Instruction:
From the line that contains "Sf. cuv. m. Dometie Persul († 262)." to the final line below, both included, print each line exactly and skip the pictures.

....

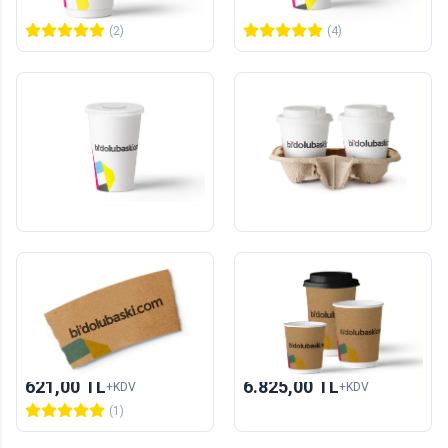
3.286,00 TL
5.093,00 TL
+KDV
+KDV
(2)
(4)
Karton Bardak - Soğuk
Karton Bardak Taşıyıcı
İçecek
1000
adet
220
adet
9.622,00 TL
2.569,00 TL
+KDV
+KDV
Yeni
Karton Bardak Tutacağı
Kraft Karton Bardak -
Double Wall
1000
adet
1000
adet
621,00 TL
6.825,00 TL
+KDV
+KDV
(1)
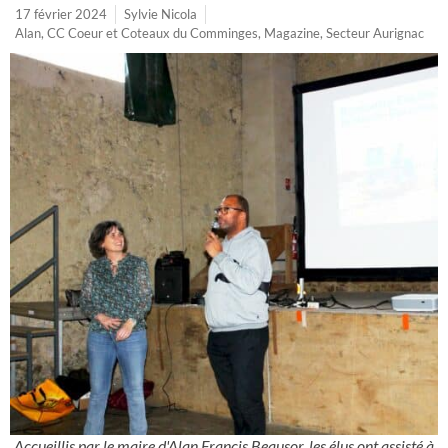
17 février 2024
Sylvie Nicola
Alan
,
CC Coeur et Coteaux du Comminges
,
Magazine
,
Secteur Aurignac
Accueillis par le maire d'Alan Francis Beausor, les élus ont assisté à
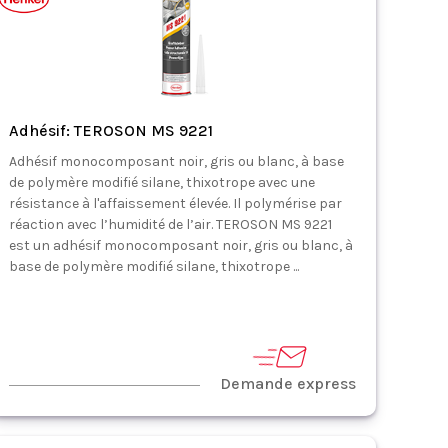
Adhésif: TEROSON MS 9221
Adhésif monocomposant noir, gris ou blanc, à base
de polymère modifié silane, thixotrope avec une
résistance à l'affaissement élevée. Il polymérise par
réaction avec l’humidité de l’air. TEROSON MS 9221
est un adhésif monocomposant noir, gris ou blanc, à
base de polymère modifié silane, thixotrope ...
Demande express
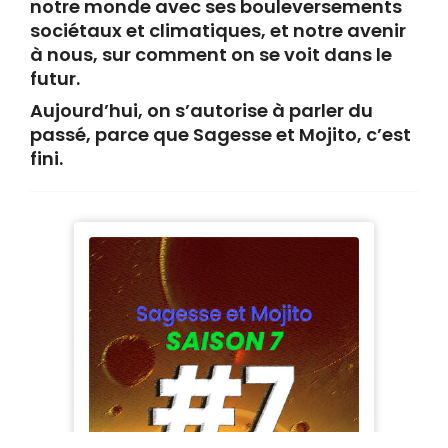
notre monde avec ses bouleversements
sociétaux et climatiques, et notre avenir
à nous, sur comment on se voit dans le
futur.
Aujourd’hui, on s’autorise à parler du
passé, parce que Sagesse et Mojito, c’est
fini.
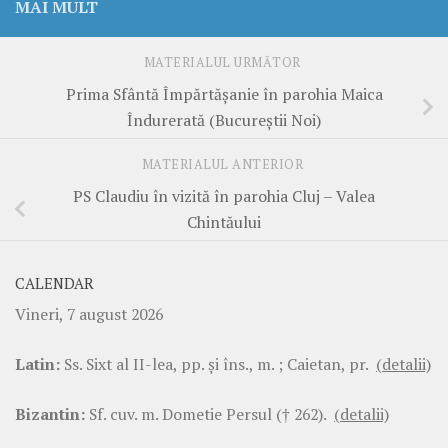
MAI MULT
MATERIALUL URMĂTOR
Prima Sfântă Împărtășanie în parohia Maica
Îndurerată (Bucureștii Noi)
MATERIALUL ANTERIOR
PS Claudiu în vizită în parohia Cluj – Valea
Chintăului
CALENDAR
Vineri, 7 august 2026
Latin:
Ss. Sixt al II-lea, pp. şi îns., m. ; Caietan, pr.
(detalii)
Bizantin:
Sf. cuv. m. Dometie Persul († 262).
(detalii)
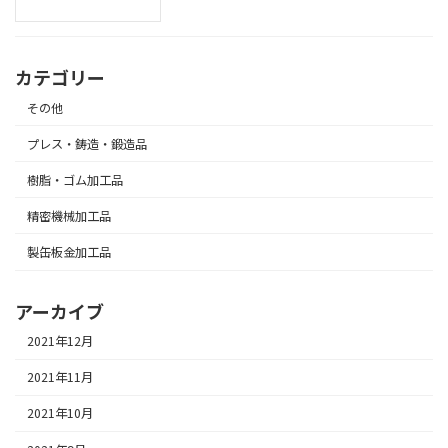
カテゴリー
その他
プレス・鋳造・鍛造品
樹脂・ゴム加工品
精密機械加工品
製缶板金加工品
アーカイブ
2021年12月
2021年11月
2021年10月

....

The completed task:
Sf. cuv. m. Dometie Persul († 262).
(detalii)
カテゴリー
その他
プレス・鋳造・鍛造品
樹脂・ゴム加工品
精密機械加工品
製缶板金加工品
アーカイブ
2021年12月
2021年11月
2021年10月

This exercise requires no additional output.